=== THE DATA ===
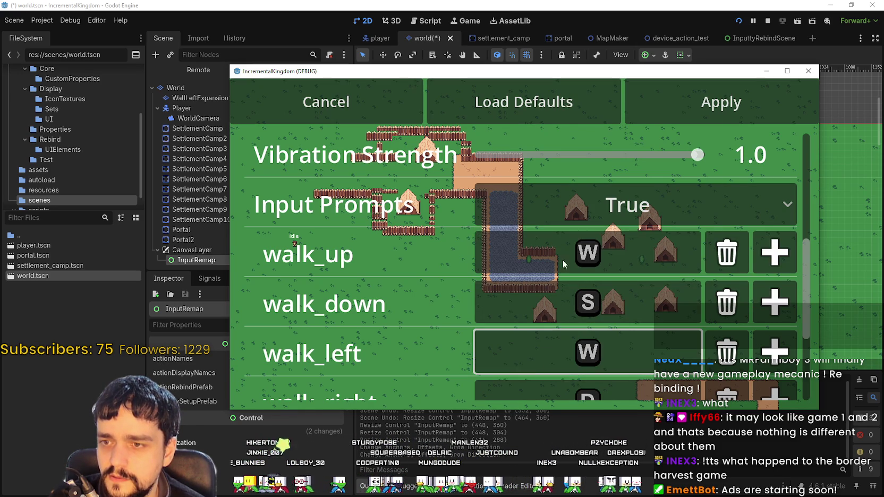
pyautogui.click(566, 270)
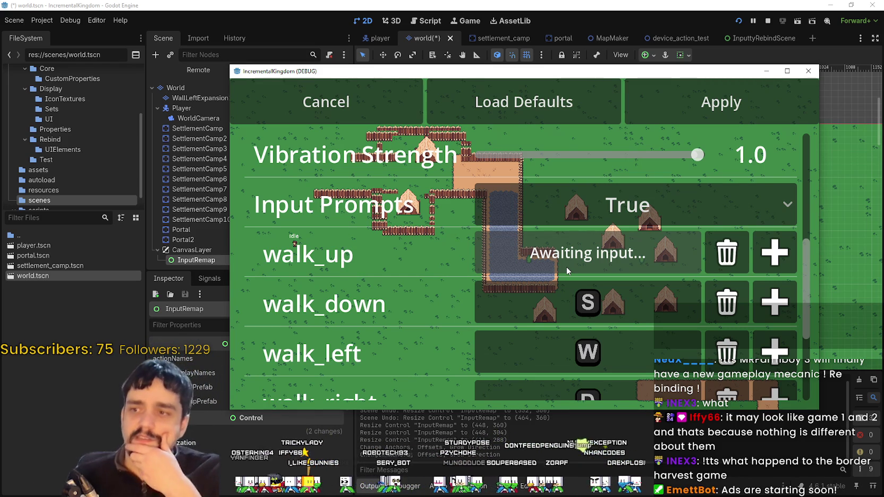
pyautogui.scroll(-3, 518, 294)
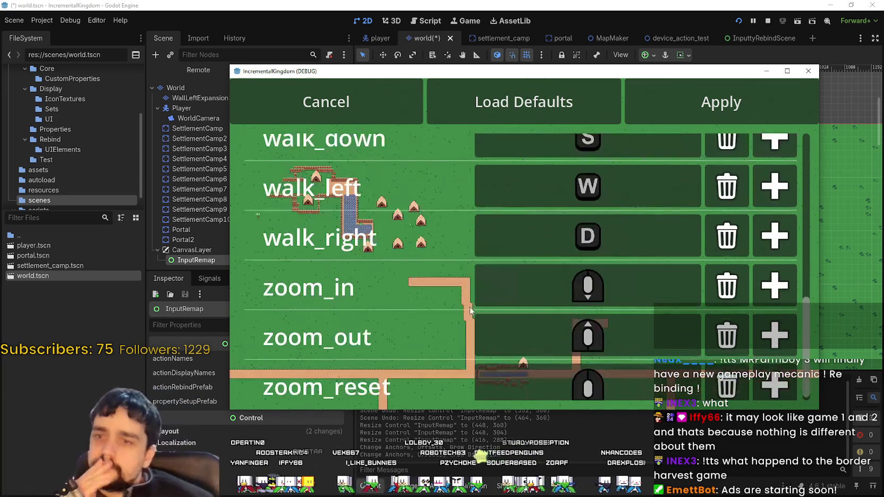
# Load the default controls and keep input prompts on Diegetic.
pyautogui.scroll(2, 456, 276)
pyautogui.scroll(-2, 455, 277)
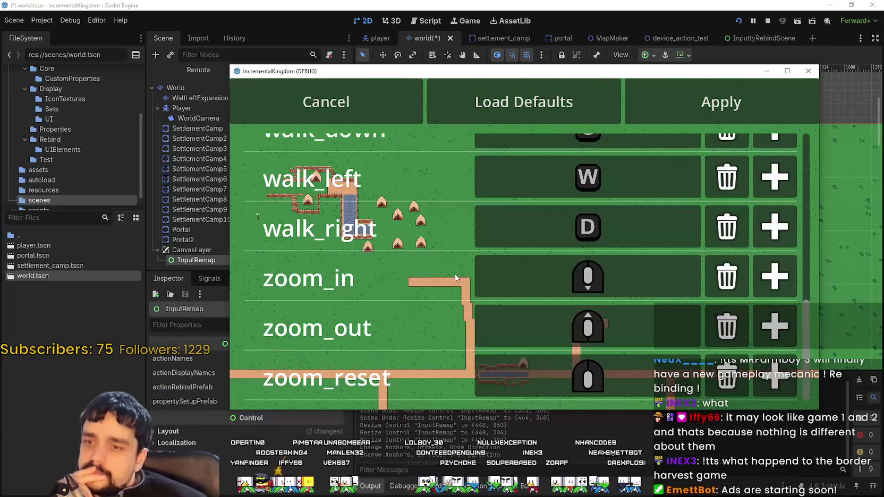
pyautogui.scroll(1, 455, 276)
pyautogui.scroll(1, 455, 274)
===
EXERCISE OBJECTIVE
List the lines of the entries that include "pyautogui".

ANSWER BOX
pyautogui.click(566, 270)
pyautogui.scroll(-3, 518, 294)
pyautogui.scroll(2, 456, 276)
pyautogui.scroll(-2, 455, 277)
pyautogui.scroll(1, 455, 276)
pyautogui.scroll(1, 455, 274)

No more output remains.